Perché la Germania ricca occidentale ha
saputo far uscire dalla miseria la Germania orientale, mentre l'Occidente ricco
non sa far uscire dalla stessa situazione l'Oriente o il Sud povero?
Perché non si fa il paragone tra quanto
denaro serve ai paesi ricchi per fare una guerra contro un paese povero, e
quanto denaro servirebbe per aiutare questo paese a costruire un'economia che
gli permetta di uscire dalla povertà?
Perché gli esperti onesti affermano che nel mondo c'è abbastanza
ricchezza per sfamare tutti gli esseri umani, mentre
dei dirigenti occidentali che si considerano "socialisti" dichiarano
che non possono risolvere tutta la miseria del mondo?
Perché i cittadini
dei paesi ricchi consacrano molto denaro per il benessere dei loro animali
domestici, e niente per gli esseri umani dei paesi poveri?
Perché questi stessi cittadini di paesi
ricchi ignorano quanto il loro benessere dipende dallo sfruttamento delle
ricchezze dei paesi poveri?
Perché dei dirigenti di paesi si dichiarano civili mentre
permettono l'aggravarsi della povertà, dell'inquinamento del pianeta, dello
sviluppo dell'aids, dell'incremento della produzione di armi
di tutti i tipi, del dominio del profitto finanziario, a dispetto della pace,
della giustizia e della cooperazione solidale tra i popoli?

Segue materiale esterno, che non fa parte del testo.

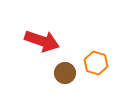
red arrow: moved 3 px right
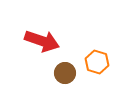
orange hexagon: moved 1 px right, 1 px up
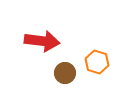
red arrow: rotated 12 degrees counterclockwise
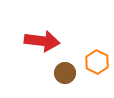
orange hexagon: rotated 10 degrees clockwise
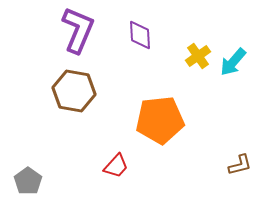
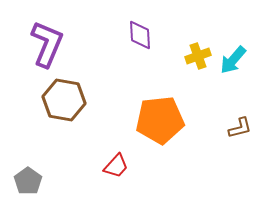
purple L-shape: moved 31 px left, 14 px down
yellow cross: rotated 15 degrees clockwise
cyan arrow: moved 2 px up
brown hexagon: moved 10 px left, 9 px down
brown L-shape: moved 37 px up
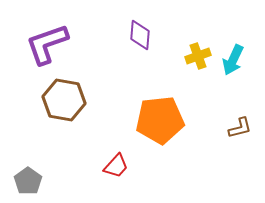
purple diamond: rotated 8 degrees clockwise
purple L-shape: rotated 132 degrees counterclockwise
cyan arrow: rotated 16 degrees counterclockwise
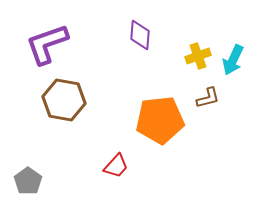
brown L-shape: moved 32 px left, 30 px up
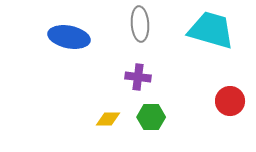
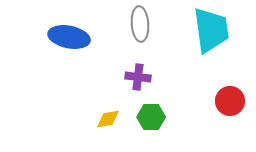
cyan trapezoid: rotated 66 degrees clockwise
yellow diamond: rotated 10 degrees counterclockwise
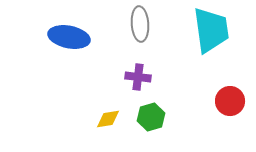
green hexagon: rotated 16 degrees counterclockwise
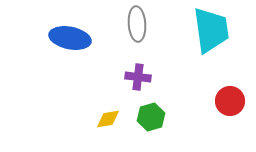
gray ellipse: moved 3 px left
blue ellipse: moved 1 px right, 1 px down
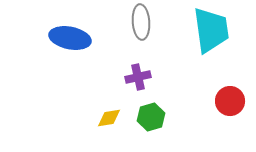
gray ellipse: moved 4 px right, 2 px up
purple cross: rotated 20 degrees counterclockwise
yellow diamond: moved 1 px right, 1 px up
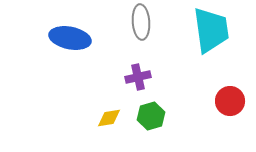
green hexagon: moved 1 px up
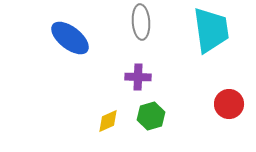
blue ellipse: rotated 27 degrees clockwise
purple cross: rotated 15 degrees clockwise
red circle: moved 1 px left, 3 px down
yellow diamond: moved 1 px left, 3 px down; rotated 15 degrees counterclockwise
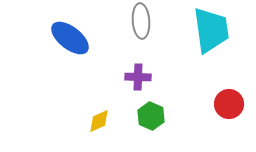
gray ellipse: moved 1 px up
green hexagon: rotated 20 degrees counterclockwise
yellow diamond: moved 9 px left
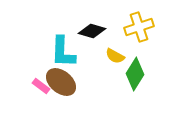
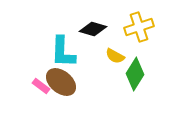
black diamond: moved 1 px right, 2 px up
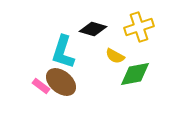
cyan L-shape: rotated 16 degrees clockwise
green diamond: rotated 48 degrees clockwise
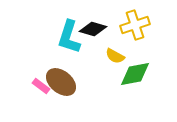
yellow cross: moved 4 px left, 2 px up
cyan L-shape: moved 6 px right, 15 px up
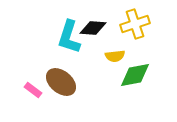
yellow cross: moved 1 px up
black diamond: moved 1 px up; rotated 12 degrees counterclockwise
yellow semicircle: rotated 36 degrees counterclockwise
green diamond: moved 1 px down
pink rectangle: moved 8 px left, 4 px down
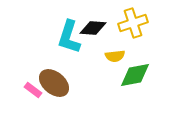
yellow cross: moved 2 px left, 1 px up
brown ellipse: moved 7 px left, 1 px down
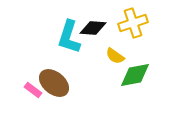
yellow semicircle: rotated 42 degrees clockwise
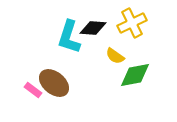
yellow cross: moved 1 px left; rotated 8 degrees counterclockwise
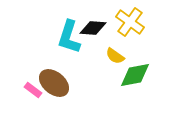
yellow cross: moved 2 px left, 1 px up; rotated 28 degrees counterclockwise
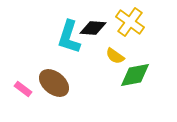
pink rectangle: moved 10 px left, 1 px up
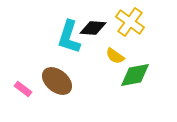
brown ellipse: moved 3 px right, 2 px up
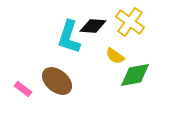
black diamond: moved 2 px up
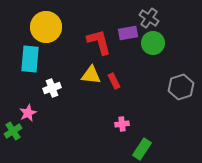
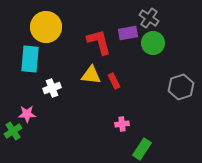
pink star: moved 1 px left, 1 px down; rotated 24 degrees clockwise
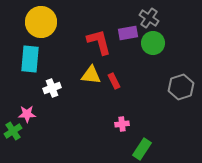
yellow circle: moved 5 px left, 5 px up
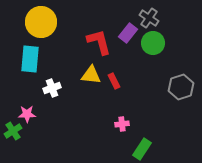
purple rectangle: rotated 42 degrees counterclockwise
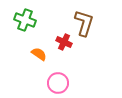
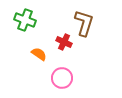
pink circle: moved 4 px right, 5 px up
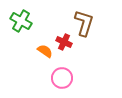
green cross: moved 4 px left, 1 px down; rotated 10 degrees clockwise
orange semicircle: moved 6 px right, 3 px up
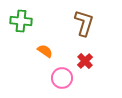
green cross: rotated 25 degrees counterclockwise
red cross: moved 21 px right, 19 px down; rotated 21 degrees clockwise
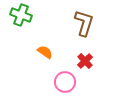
green cross: moved 6 px up; rotated 15 degrees clockwise
orange semicircle: moved 1 px down
pink circle: moved 3 px right, 4 px down
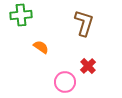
green cross: rotated 25 degrees counterclockwise
orange semicircle: moved 4 px left, 5 px up
red cross: moved 3 px right, 5 px down
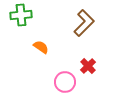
brown L-shape: rotated 28 degrees clockwise
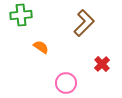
red cross: moved 14 px right, 2 px up
pink circle: moved 1 px right, 1 px down
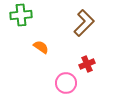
red cross: moved 15 px left; rotated 21 degrees clockwise
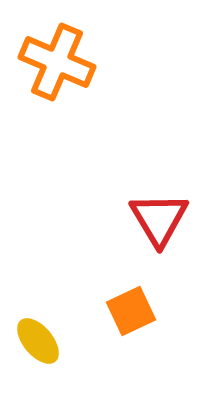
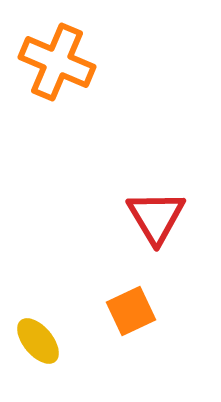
red triangle: moved 3 px left, 2 px up
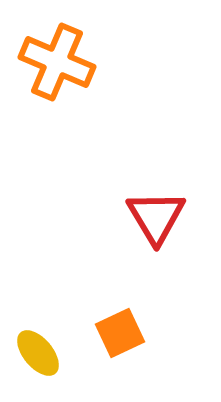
orange square: moved 11 px left, 22 px down
yellow ellipse: moved 12 px down
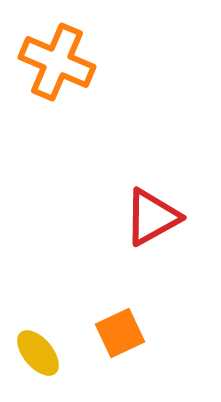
red triangle: moved 4 px left; rotated 32 degrees clockwise
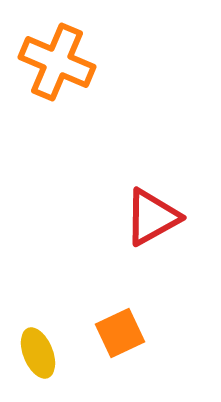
yellow ellipse: rotated 18 degrees clockwise
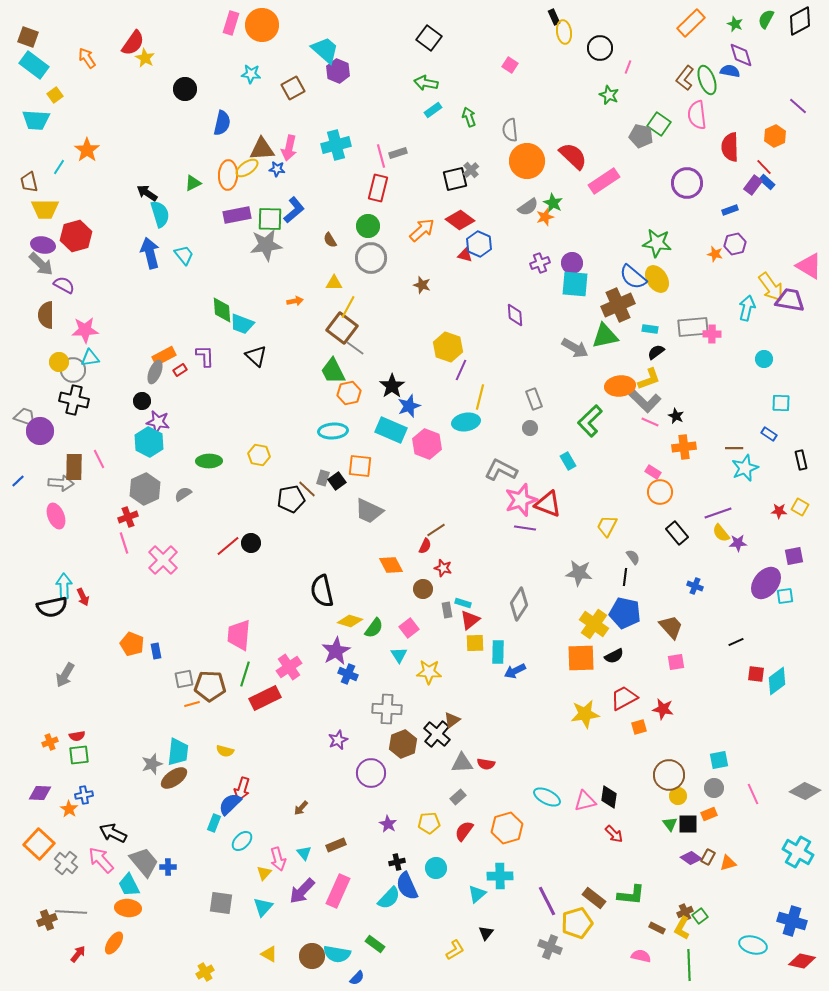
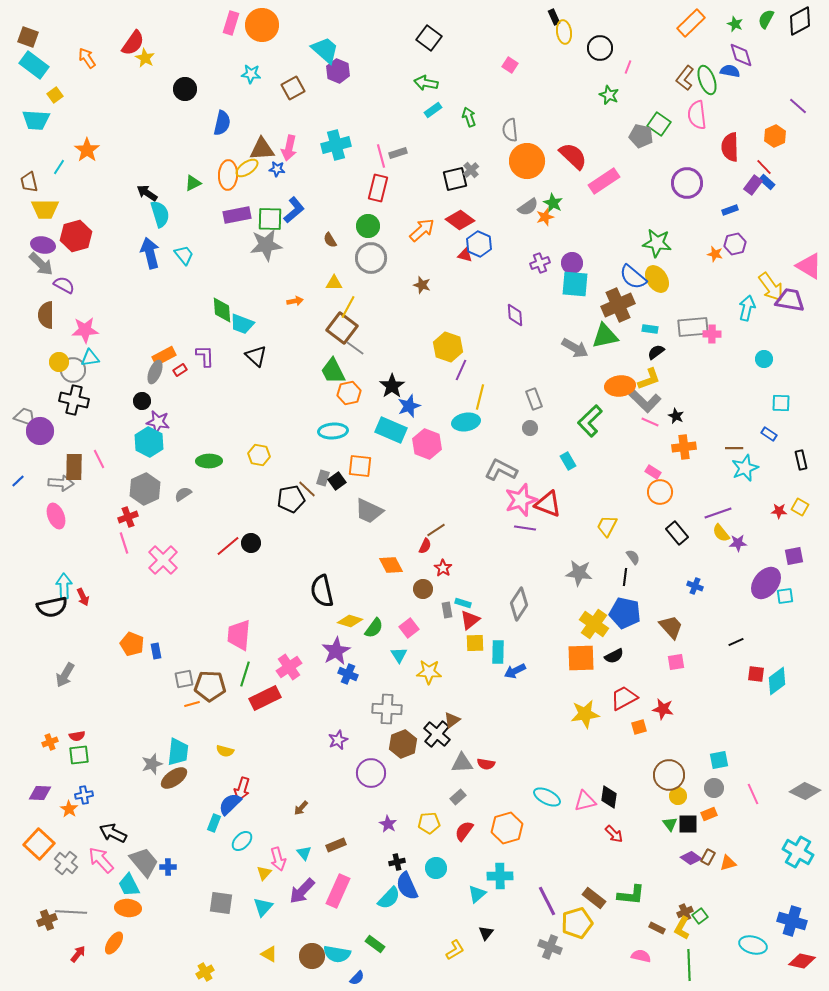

Perché i cittadini dei paesi ricchi non sanno quali sono i paesi
produttori e venditori di armi?
Perché i mass-media dei paesi ricchi danno nei documentari,
nelle conversazioni televisive e nei film tanto spazio
all'odio, alla violenza. alle armi, ai ricchi, e così
poco alla fratellanza, alla tenerezza, ai poveri?
Perché, fino alla seconda
guerra mondiale, i morti militari erano più numerosi di quelli civili, mentre
dopo la seconda guerra mondiale, la proporzione di morti civili nelle guerre è
nettamente più grande?
Perché i dirigenti
del mondo che si dichiarano civili non riescono a risolvere i conflitti con
altri mezzi che la violenza delle armi, sapendo che le vittime sono in
maggioranza e principalmente dei civili?
Perché un'azione bellica, che ha luogo in un paese ricco, è
condannata per aver ucciso dei civili, e quando questa azione
ha luogo in un paese povero, ci si accontenta di chiamarla "inevitabile effetto
collaterale"?
Perché un individuo o un paese dichiara con fierezza che è nromale che
il più forte sia il vincitore, e questo individuo o
paese si scandalizzi perché il vincitore si rivela essere un altro che se
stesso?
Perché si condanna il racket e il
gangsterismo degli individui e non quello degli Stati?
Perché si chiama "terrorista"
chi usa della violenza delle armi contro i civili, senza avere il potere dello
Stato, e non si definisce "terrorista" chi fa lo stesso avendo il
potere dello Stato?
Perché non si chiede mai quali motivi spingono un ragazzo o una
ragazza, poveri e ignoranti, o agiati ed istruiti, a sacrificare la propria
vita e quella altrui in un'azione violenta?
Perché il nuovo
ordine internazionale, con il quale i dirigenti dei paesi ricchi hanno
giustificato la loro prima guerra contro l'Irak, è
stato seguito da un disordine ancora più grave nel mondo?
Perché coloro che
si dicono civilizzati non sanno trovare ciò che tutti i filosofi del mondo
hanno indicato come il giusto modello di vita: l'armonia con se stesso, con gli
altri e con la natura?
Perché la ricchezza
rende insensibile, il potere rende arrogante, l'umiliazione rende violento?
Perché coloro che hanno tutto non capiscono coloro che non hanno niente, quando questi ultimi
dichiarano: "O questo mondo è vivibile per tutti, o non lo è per
nessuno"?
Infine, perché i popoli dei paesi ricchi manifestano tanta
ignoranza e tanti pregiudizi su quelli dei paesi poveri, e vice-versa?